Over the past years I’ve come to really appreciate voice commands. It took awhile to get through that awkward phase where I felt silly talking to a machine but I can’t even remember why it felt silly now. I use voice on the Xbox, on my phone, on our Amazon Echo in the kitchen, and on my computers. Not for everything, but for some things it just makes sense.
So for the most part I’m thrilled that Cortana is coming to the Xbox One. I have just one concern; apparently the trigger phase will be “Hey Cortana” instead of “Xbox.” Microsoft is doing this in order to offer a consistent user experience across devices, but this is one case where a consistent user experience could work against them.
The problem is that at any given moment, there may be as many as three Windows 10 devices in the same room as the Xbox One. My experience is that for voice commands to work they need to be always listening. If you have to press a button or something, you may as well not use them. So most of our Windows 10 devices are in ‘always listen’ mode in terms of Cortana.

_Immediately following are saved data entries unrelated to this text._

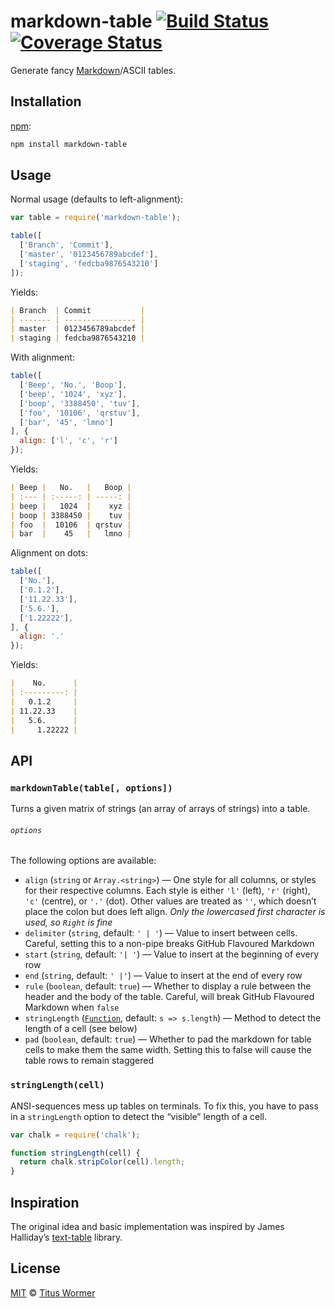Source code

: # markdown-table [![Build Status][travis-badge]][travis] [![Coverage Status][codecov-badge]][codecov]

Generate fancy [Markdown][fancy]/ASCII tables.

## Installation

[npm][]:

```bash
npm install markdown-table
```

## Usage

Normal usage (defaults to left-alignment):

```javascript
var table = require('markdown-table');

table([
  ['Branch', 'Commit'],
  ['master', '0123456789abcdef'],
  ['staging', 'fedcba9876543210']
]);
```

Yields:

```markdown
| Branch  | Commit           |
| ------- | ---------------- |
| master  | 0123456789abcdef |
| staging | fedcba9876543210 |
```

With alignment:

```javascript
table([
  ['Beep', 'No.', 'Boop'],
  ['beep', '1024', 'xyz'],
  ['boop', '3388450', 'tuv'],
  ['foo', '10106', 'qrstuv'],
  ['bar', '45', 'lmno']
], {
  align: ['l', 'c', 'r']
});
```

Yields:

```markdown
| Beep |   No.   |   Boop |
| :--- | :-----: | -----: |
| beep |   1024  |    xyz |
| boop | 3388450 |    tuv |
| foo  |  10106  | qrstuv |
| bar  |    45   |   lmno |
```

Alignment on dots:

```javascript
table([
  ['No.'],
  ['0.1.2'],
  ['11.22.33'],
  ['5.6.'],
  ['1.22222'],
], {
  align: '.'
});
```

Yields:

```markdown
|    No.      |
| :---------: |
|   0.1.2     |
| 11.22.33    |
|   5.6.      |
|     1.22222 |
```

## API

### `markdownTable(table[, options])`

Turns a given matrix of strings (an array of arrays of strings) into a table.

###### `options`

The following options are available:

*   `align` (`string` or `Array.<string>`)
    — One style for all columns, or styles for their respective
    columns.  Each style is either `'l'` (left), `'r'` (right), `'c'`
    (centre), or `'.'` (dot).  Other values are treated as `''`, which
    doesn’t place the colon but does left align.  _Only the lowercased
    first character is used, so `Right` is fine_
*   `delimiter` (`string`, default: `' | '`)
    — Value to insert between cells.  Careful, setting this to a
    non-pipe breaks GitHub Flavoured Markdown
*   `start` (`string`, default: `'| '`)
    — Value to insert at the beginning of every row
*   `end` (`string`, default: `' |'`)
    — Value to insert at the end of every row
*   `rule` (`boolean`, default: `true`)
    — Whether to display a rule between the header and the body of the
    table.  Careful, will break GitHub Flavoured Markdown when `false`
*   `stringLength` ([`Function`][length], default:
    `s => s.length`)
    — Method to detect the length of a cell (see below)
*   `pad` (`boolean`, default: `true`)
    — Whether to pad the markdown for table cells to make them the same
    width.  Setting this to false will cause the table rows to
    remain staggered

### `stringLength(cell)`

ANSI-sequences mess up tables on terminals.  To fix this, you have to
pass in a `stringLength` option to detect the “visible” length of a
cell.

```javascript
var chalk = require('chalk');

function stringLength(cell) {
  return chalk.stripColor(cell).length;
}
```

## Inspiration

The original idea and basic implementation was inspired by James
Halliday’s [text-table][] library.

## License

[MIT][license] © [Titus Wormer][author]

<!-- Definitions -->

[travis-badge]: https://img.shields.io/travis/wooorm/markdown-table.svg

[travis]: https://travis-ci.org/wooorm/markdown-table

[codecov-badge]: https://img.shields.io/codecov/c/github/wooorm/markdown-table.svg

[codecov]: https://codecov.io/github/wooorm/markdown-table

[npm]: https://docs.npmjs.com/cli/install

[license]: LICENSE

[author]: http://wooorm.com

[fancy]: https://help.github.com/articles/github-flavored-markdown/#tables

[length]: #stringlengthcell

[text-table]: https://github.com/substack/text-table

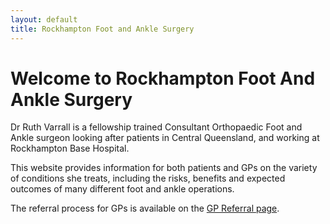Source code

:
 ```yaml
---
layout: default
title: Rockhampton Foot and Ankle Surgery
---
```

# Welcome to Rockhampton Foot And Ankle Surgery

Dr Ruth Varrall is a fellowship trained Consultant Orthopaedic Foot and Ankle surgeon looking after patients in Central Queensland, and working at Rockhampton Base Hospital.

This website provides information for both patients and GPs on the variety of conditions she treats, including the risks, benefits and expected outcomes of many different foot and ankle operations. 

The referral process for GPs is available on the [GP Referral page](referrals).
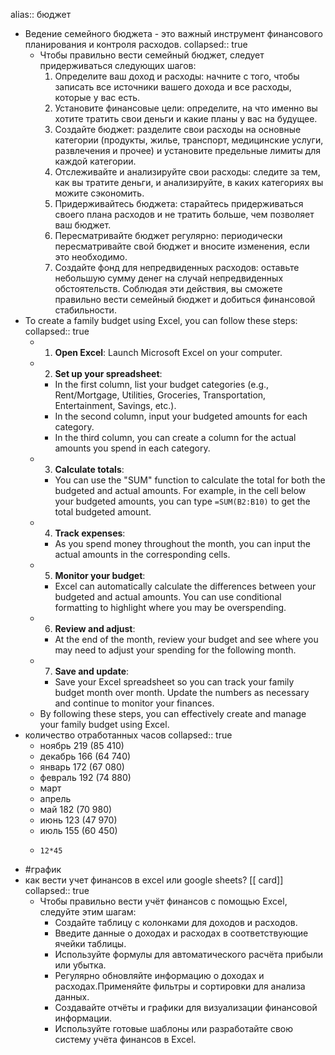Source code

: alias:: бюджет

- Ведение семейного бюджета - это важный инструмент финансового планирования и контроля расходов.
  collapsed:: true
	- Чтобы правильно вести семейный бюджет, следует придерживаться следующих шагов:
	  1. Определите ваш доход и расходы: начните с того, чтобы записать все источники вашего дохода и все расходы, которые у вас есть.
	  2. Установите финансовые цели: определите, на что именно вы хотите тратить свои деньги и какие планы у вас на будущее.
	  3. Создайте бюджет: разделите свои расходы на основные категории (продукты, жилье, транспорт, медицинские услуги, развлечения и прочее) и установите предельные лимиты для каждой категории.
	  4. Отслеживайте и анализируйте свои расходы: следите за тем, как вы тратите деньги, и анализируйте, в каких категориях вы можите сэкономить.
	  5. Придерживайтесь бюджета: старайтесь придерживаться своего плана расходов и не тратить больше, чем позволяет ваш бюджет.
	  6. Пересматривайте бюджет регулярно: периодически пересматривайте свой бюджет и вносите изменения, если это необходимо.
	  7. Создайте фонд для непредвиденных расходов: оставьте небольшую сумму денег на случай непредвиденных обстоятельств.
	  Соблюдая эти действия, вы сможете правильно вести семейный бюджет и добиться финансовой стабильности.
- To create a family budget using Excel, you can follow these steps:
  collapsed:: true
	- 1. **Open Excel**: Launch Microsoft Excel on your computer.
	- 2. **Set up your spreadsheet**:
		- In the first column, list your budget categories (e.g., Rent/Mortgage, Utilities, Groceries, Transportation, Entertainment, Savings, etc.).
		- In the second column, input your budgeted amounts for each category.
		- In the third column, you can create a column for the actual amounts you spend in each category.
	- 3. **Calculate totals**:
		- You can use the "SUM" function to calculate the total for both the budgeted and actual amounts. For example, in the cell below your budgeted amounts, you can type `=SUM(B2:B10)` to get the total budgeted amount.
	- 4. **Track expenses**:
		- As you spend money throughout the month, you can input the actual amounts in the corresponding cells.
	- 5. **Monitor your budget**:
		- Excel can automatically calculate the differences between your budgeted and actual amounts. You can use conditional formatting to highlight where you may be overspending.
	- 6. **Review and adjust**:
		- At the end of the month, review your budget and see where you may need to adjust your spending for the following month.
	- 7. **Save and update**:
		- Save your Excel spreadsheet so you can track your family budget month over month. Update the numbers as necessary and continue to monitor your finances.
	- By following these steps, you can effectively create and manage your family budget using Excel.
- количество отработанных часов
  collapsed:: true
	- ноябрь 219 (85 410)
	- декабрь 166 (64 740)
	- январь 172 (67 080)
	- февраль 192 (74 880)
	- март
	- апрель
	- май 182 (70 980)
	- июнь 123 (47 970)
	- июль 155 (60 450)
	- ```calc
	  12*45
	  ```
- #график
- как вести учет финансов в excel или google sheets? [[ card]]
  collapsed:: true
	- Чтобы правильно вести учёт финансов с помощью Excel, следуйте этим шагам:
		- Создайте таблицу с колонками для доходов и расходов.
		- Введите данные о доходах и расходах в соответствующие ячейки таблицы.
		- Используйте формулы для автоматического расчёта прибыли или убытка.
		- Регулярно обновляйте информацию о доходах и расходах.Применяйте фильтры и сортировки для анализа данных.
		- Создавайте отчёты и графики для визуализации финансовой информации.
		- Используйте готовые шаблоны или разработайте свою систему учёта финансов в Excel.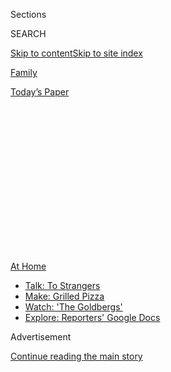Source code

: <div id="app">

<div>

<div>

<div>

<div class="NYTAppHideMasthead css-1q2w90k e1suatyy0">

<div class="section css-ui9rw0 e1suatyy2">

<div class="css-eph4ug er09x8g0">

<div class="css-6n7j50">

</div>

<span class="css-1dv1kvn">Sections</span>

<div class="css-10488qs">

<span class="css-1dv1kvn">SEARCH</span>

</div>

[Skip to content](#site-content)[Skip to site
index](#site-index)

</div>

<div id="masthead-section-label" class="css-1wr3we4 eaxe0e00">

[Family](https://www.nytimes3xbfgragh.onion/section/well/family)

</div>

<div class="css-10698na e1huz5gh0">

</div>

</div>

<div id="masthead-bar-one" class="section hasLinks css-15hmgas e1csuq9d3">

<div class="css-uqyvli e1csuq9d0">

</div>

<div class="css-1uqjmks e1csuq9d1">

</div>

<div class="css-9e9ivx">

[](https://myaccount.nytimes3xbfgragh.onion/auth/login?response_type=cookie&client_id=vi)

</div>

<div class="css-1bvtpon e1csuq9d2">

[Today’s
Paper](https://www.nytimes3xbfgragh.onion/section/todayspaper)

</div>

</div>

</div>

</div>

<div data-aria-hidden="false">

<div id="site-content" data-role="main">

<div>

<div class="css-1aor85t" style="opacity:0.000000001;z-index:-1;visibility:hidden">

<div class="css-1hqnpie">

<div class="css-epjblv">

<span class="css-17xtcya">[Family](/section/well/family)</span><span class="css-x15j1o">|</span><span class="css-fwqvlz">The
Benefits of Talking to
Strangers</span>

</div>

<div class="css-k008qs">

<div class="css-1iwv8en">

<span class="css-18z7m18"></span>

<div>

</div>

</div>

<span class="css-1n6z4y">https://nyti.ms/3i2Stgs</span>

<div class="css-1705lsu">

<div class="css-4xjgmj">

<div class="css-4skfbu" data-role="toolbar" data-aria-label="Social Media Share buttons, Save button, and Comments Panel with current comment count" data-testid="share-tools">

  - 
  - 
  - 
  - 
    
    <div class="css-6n7j50">
    
    </div>

  - 
  - 

</div>

</div>

</div>

</div>

</div>

</div>

<div id="NYT_TOP_BANNER_REGION" class="css-13pd83m">

<div>

<div id="maps-athome-menu" class="section interactive-content interactive-size-medium css-1edisqu">

<div class="css-17ih8de interactive-body">

<div class="at-home-nav__innerContainer">

<div class="at-home-nav__title">

[At
Home](https://www.nytimes3xbfgragh.onion/spotlight/at-home?action=click&pgtype=Article&state=default&region=TOP_BANNER&context=at_home_menu)

</div>

  - [Talk: To
    Strangers](https://www.nytimes3xbfgragh.onion/2020/08/03/well/family/the-benefits-of-talking-to-strangers.html?action=click&pgtype=Article&state=default&region=TOP_BANNER&context=at_home_menu)
  - [Make: Grilled
    Pizza](https://www.nytimes3xbfgragh.onion/2020/08/01/at-home/coronavirus-make-pizza-on-a-grill.html?action=click&pgtype=Article&state=default&region=TOP_BANNER&context=at_home_menu)
  - [Watch: 'The
    Goldbergs'](https://www.nytimes3xbfgragh.onion/2020/07/31/arts/television/goldbergs-abc-stream.html?action=click&pgtype=Article&state=default&region=TOP_BANNER&context=at_home_menu)
  - [Explore: Reporters' Google
    Docs](https://www.nytimes3xbfgragh.onion/interactive/2020/at-home/even-more-reporters-editors-diaries-lists-recommendations.html?action=click&pgtype=Article&state=default&region=TOP_BANNER&context=at_home_menu)

</div>

</div>

</div>

</div>

</div>

<div id="top-wrapper" class="css-1sy8kpn">

<div id="top-slug" class="css-l9onyx">

Advertisement

</div>

[Continue reading the main
story](#after-top)

<div class="ad top-wrapper" style="text-align:center;height:100%;display:block;min-height:250px">

<div id="top" class="place-ad" data-position="top" data-size-key="top">

</div>

</div>

<div id="after-top">

</div>

</div>

<div>

<div id="sponsor-wrapper" class="css-1hyfx7x">

<div id="sponsor-slug" class="css-19vbshk">

Supported by

</div>

[Continue reading the main
story](#after-sponsor)

<div id="sponsor" class="ad sponsor-wrapper" style="text-align:center;height:100%;display:block">

</div>

<div id="after-sponsor">

</div>

</div>

<div class="css-186x18t">

Personal Health

</div>

<div class="css-1vkm6nb ehdk2mb0">

# The Benefits of Talking to Strangers

</div>

Casual connections with people we encounter in the course of daily life
can give us the sense of belonging to a
community.

<div class="css-79elbk" data-testid="photoviewer-wrapper">

<div class="css-z3e15g" data-testid="photoviewer-wrapper-hidden">

</div>

<div class="css-1a48zt4 ehw59r15" data-testid="photoviewer-children">

![<span class="css-16f3y1r e13ogyst0" data-aria-hidden="true">  </span><span class="css-cnj6d5 e1z0qqy90" itemprop="copyrightHolder"><span class="css-1ly73wi e1tej78p0">Credit...</span><span><span>Gracia
Lam</span></span></span>](https://static01.graylady3jvrrxbe.onion/images/2020/08/04/science/03BRODY-STRANGERS-illo/03BRODY-STRANGERS-illo-articleLarge.jpg?quality=75&auto=webp&disable=upscale)

</div>

</div>

<div class="css-18e8msd">

<div class="css-vp77d3 epjyd6m0">

<div class="css-hus3qt ey68jwv0" data-aria-hidden="true">

[![Jane E.
Brody](https://static01.graylady3jvrrxbe.onion/images/2018/06/12/multimedia/jane-e-brody/jane-e-brody-thumbLarge.png
"Jane E. Brody")](https://www.nytimes3xbfgragh.onion/by/jane-e-brody)

</div>

<div class="css-1baulvz">

By [<span class="css-1baulvz last-byline" itemprop="name">Jane E.
Brody</span>](https://www.nytimes3xbfgragh.onion/by/jane-e-brody)

</div>

</div>

  - Aug. 3,
    2020

  - 
    
    <div class="css-4xjgmj">
    
    <div class="css-d8bdto" data-role="toolbar" data-aria-label="Social Media Share buttons, Save button, and Comments Panel with current comment count" data-testid="share-tools">
    
      - 
      - 
      - 
      - 
        
        <div class="css-6n7j50">
        
        </div>
    
      - 
      - 
    
    </div>
    
    </div>

</div>

</div>

<div class="section meteredContent css-1r7ky0e" name="articleBody" itemprop="articleBody">

<div class="css-1fanzo5 StoryBodyCompanionColumn">

<div class="css-53u6y8">

I’m a lifelong extrovert who readily establishes and relishes casual
contacts with people I encounter during daily life: while walking my
dog, shopping for groceries, working out at the Y, even sweeping my
sidewalk. These ephemeral connections add variety to my life, are a
source of useful information and often provide needed emotional and
physical support. Equally important, they nearly always leave me with a
smile on my face (although now hidden under a mask\!).

In recent months, under stay-at-home orders because of the coronavirus
pandemic, many people lost such daily encounters. I, on the other hand,
have done my best to maintain as many of them as possible while striving
to remain safe. With in-person time with family and close friends now
limited by a mutual desire to avoid exposure to Covid-19, the brief
socially distant contacts with people in my neighborhood, both those
I’ve known casually for years and others I just met, have been crucial
to my emotional and practical well-being and maybe even my health.

The benefits I associate with my casual connections were reinforced
recently by a fortuitous find. During a Covid-inspired cleanup I
stumbled upon a book in my library called “Consequential Strangers: The
Power of People Who Don’t Seem to Matter … *But Really Do.”* Published
11 years ago, this enlightening tome was written by Melinda Blau, a
science writer, and Karen L. Fingerman, currently a professor of
psychology at the University of Texas, Austin, who studies the nature
and effects of so-called weak ties that people have with others in their
lives: the barista who fetches their coffee, the person who cuts their
hair, the proprietor of the local market, the folks they see often at
the gym or train station.

In an interview, Dr. Fingerman noted that casual connections with people
encountered in the course of daily life can give people a feeling that
they belong to a community, which she described as “a basic human need.”

</div>

</div>

<div class="css-1fanzo5 StoryBodyCompanionColumn">

<div class="css-53u6y8">

As she and Ms. Blau wrote in their book, consequential strangers “are as
vital to our well-being, growth, and day-to-day existence as family and
close friends. Consequential strangers anchor us in the world and give
us a sense of being plugged into something larger. They also enhance and
enrich our lives and offer us opportunities for novel experiences and
information that is beyond the purview of our inner circles. They are
vital social connections — people who help you get through the day and
make life more interesting.”

My tendency to “chat up” total strangers I meet in the course of just
living has resulted in a slew of acquaintances who have filled my days
with pleasantries, advice, information, needed assistance and, most
important of all during this time of enforced semi-isolation, a valuable
sense of connections to people who share my environment.

Covid-19 lockdowns have reminded so many of us of how important our
relationships are to our quality of life — not only relationships with
the friends and family members we love and know well and who know us
well, but also with more casual ones that help us maintain a positive
outlook during dark and distressing times.

Dr. Fingerman’s research has also shown that people who are more
socially integrated are also more active physically. “Being sedentary
kills you,” she said. “You have to get up and move to be with the people
you run into when exercising.” Consequential strangers also help your
brain, she said, because “conversations are more stimulating than with
people you know well.”

A fellow researcher in the field, Katherine L. Fiori, chairwoman of
undergraduate psychology at Adelphi University who studies social
networks of older adults, has found that activities that foster “weaker
ties” than are formed with family and close friends foster greater life
satisfaction and better emotional and physical health.

</div>

</div>

<div class="css-1fanzo5 StoryBodyCompanionColumn">

<div class="css-53u6y8">

“The greater the number of weaker ties, the stronger the association
with positive feelings and fewer depressed feelings,” Dr. Fiori said in
an interview. “It’s clearly not the case that close ties are all that
older adults need.”

And not just older adults, all adults. Dr. Fingerman said research has
shown that, in general, “people do better when they have a more diverse
group of people in their lives.” But as Dr. Fiori observed,
“Unfortunately, Covid has severely curtailed our ability to maintain
weaker ties. It can take a lot more effort to do this online.”

When Covid-19 descended with a fury on New York City, many people I knew
who had second homes “escaped” the city in hopes of avoiding the virus.
I, on the other hand, chose to stay in my Brooklyn neighborhood where
everyday I encountered people I knew casually as well as others in my
extended network of friends and acquaintances I’d made at the Y, in
local stores and when walking and cycling in Prospect Park.

In my country house, especially during the dark cold days of early
spring, I would have been far more isolated. Yes, I could walk my dog
and ride my bike without having to wear a mask because I would have met
almost no one else on route. But I would also have been deprived of
conversations with the many “consequential strangers” I encountered
daily during my outdoor excursions in Brooklyn, including the 7 p.m.
“shout-out” in support of our essential workers.

To counter the loneliness and maintain her many casual connections, one
of my Y buddies started a group email that not only filled in for the
daily conversations she was missing but also gave her an ongoing support
system when faced with an injury and struggling with doom-and-gloom
isolation.

In their book, Ms. Blau and Dr. Fingerman emphasize the importance of
creating and being in environments that foster relationships with
consequential strangers. Decades ago when The New York Times erected
cubicles for its writers and editors, it destroyed an environment that
was conducive to sharing information and fostering camaraderie,
prompting me to work from home most days and save the time and effort
needed to dress for work and commute. I suspect that when Covid
limitations are finally lifted, many more office workers will do the
same and sacrifice casual work-based relationships.

As the authors wrote, “Where we live, work, shop, and mingle has
everything to do with the weak ties we cultivate, and therefore our
quality of life.” As they described a central theme of their book,
“Casual acquaintances inspire us to venture beyond our comfort zones.”
And until we do, we’ll never know what we might gain from relationships
with “people who don’t seem to matter.”

</div>

</div>

<div>

</div>

</div>

<div>

</div>

<div>

</div>

<div>

</div>

<div>

<div id="bottom-wrapper" class="css-1ede5it">

<div id="bottom-slug" class="css-l9onyx">

Advertisement

</div>

[Continue reading the main
story](#after-bottom)

<div id="bottom" class="ad bottom-wrapper" style="text-align:center;height:100%;display:block;min-height:90px">

</div>

<div id="after-bottom">

</div>

</div>

</div>

</div>

</div>

## Site Index

<div>

</div>

## Site Information Navigation

  - [© <span>2020</span> <span>The New York Times
    Company</span>](https://help.nytimes3xbfgragh.onion/hc/en-us/articles/115014792127-Copyright-notice)

<!-- end list -->

  - [NYTCo](https://www.nytco.com/)
  - [Contact
    Us](https://help.nytimes3xbfgragh.onion/hc/en-us/articles/115015385887-Contact-Us)
  - [Work with us](https://www.nytco.com/careers/)
  - [Advertise](https://nytmediakit.com/)
  - [T Brand Studio](http://www.tbrandstudio.com/)
  - [Your Ad
    Choices](https://www.nytimes3xbfgragh.onion/privacy/cookie-policy#how-do-i-manage-trackers)
  - [Privacy](https://www.nytimes3xbfgragh.onion/privacy)
  - [Terms of
    Service](https://help.nytimes3xbfgragh.onion/hc/en-us/articles/115014893428-Terms-of-service)
  - [Terms of
    Sale](https://help.nytimes3xbfgragh.onion/hc/en-us/articles/115014893968-Terms-of-sale)
  - [Site
    Map](https://spiderbites.nytimes3xbfgragh.onion)
  - [Help](https://help.nytimes3xbfgragh.onion/hc/en-us)
  - [Subscriptions](https://www.nytimes3xbfgragh.onion/subscription?campaignId=37WXW)

</div>

</div>

</div>

</div>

For a laptop it’s possible to speak quietly so that when I say “Hey Cortana” only the machine in front of me ‘hears’ me, but the Xbox is across the room. When I say “Hey Cortana I want to play Forza” I’m sure the Xbox will fire up Forza for me, but will my laptop start up Forza Apex, too? Will Angela’s laptop tell her it can’t find a Forza title to play?
Dear Microsoft, your next Cortana update needs to make the system smart enough so we can set trigger names for each of our devices. (I should add that it may be they’ve already thought of this…I took my Xbox One out of the Preview program so I haven’t had any hands-on time with the new feature yet.) I should be able to say Hey Xbox to get something to happen on my Xbox, Hey Surface to get something to happen on my Surface tablet, and so on. Even better, let us set our own names. I’ll name my desktop Bert and my laptop Ernie and be able to trigger Cortana on only the device I want it to activate on.
Please don’t read this as bitching. I’m really happy Cortana is coming to the Xbox even with this one drawback. Right now the Xbox voice commands are way too rigid. I actually can’t say “Xbox play Forza” today. I have to say something like “Xbox, play Forza Motorsport 6” or whatever the official name of the game is. For this reason I don’t launch games via voice on the Xbox currently because it’s too fiddly. Once Cortana rolls out voice commands should feel a bit more conversational; I’m really looking forward to that.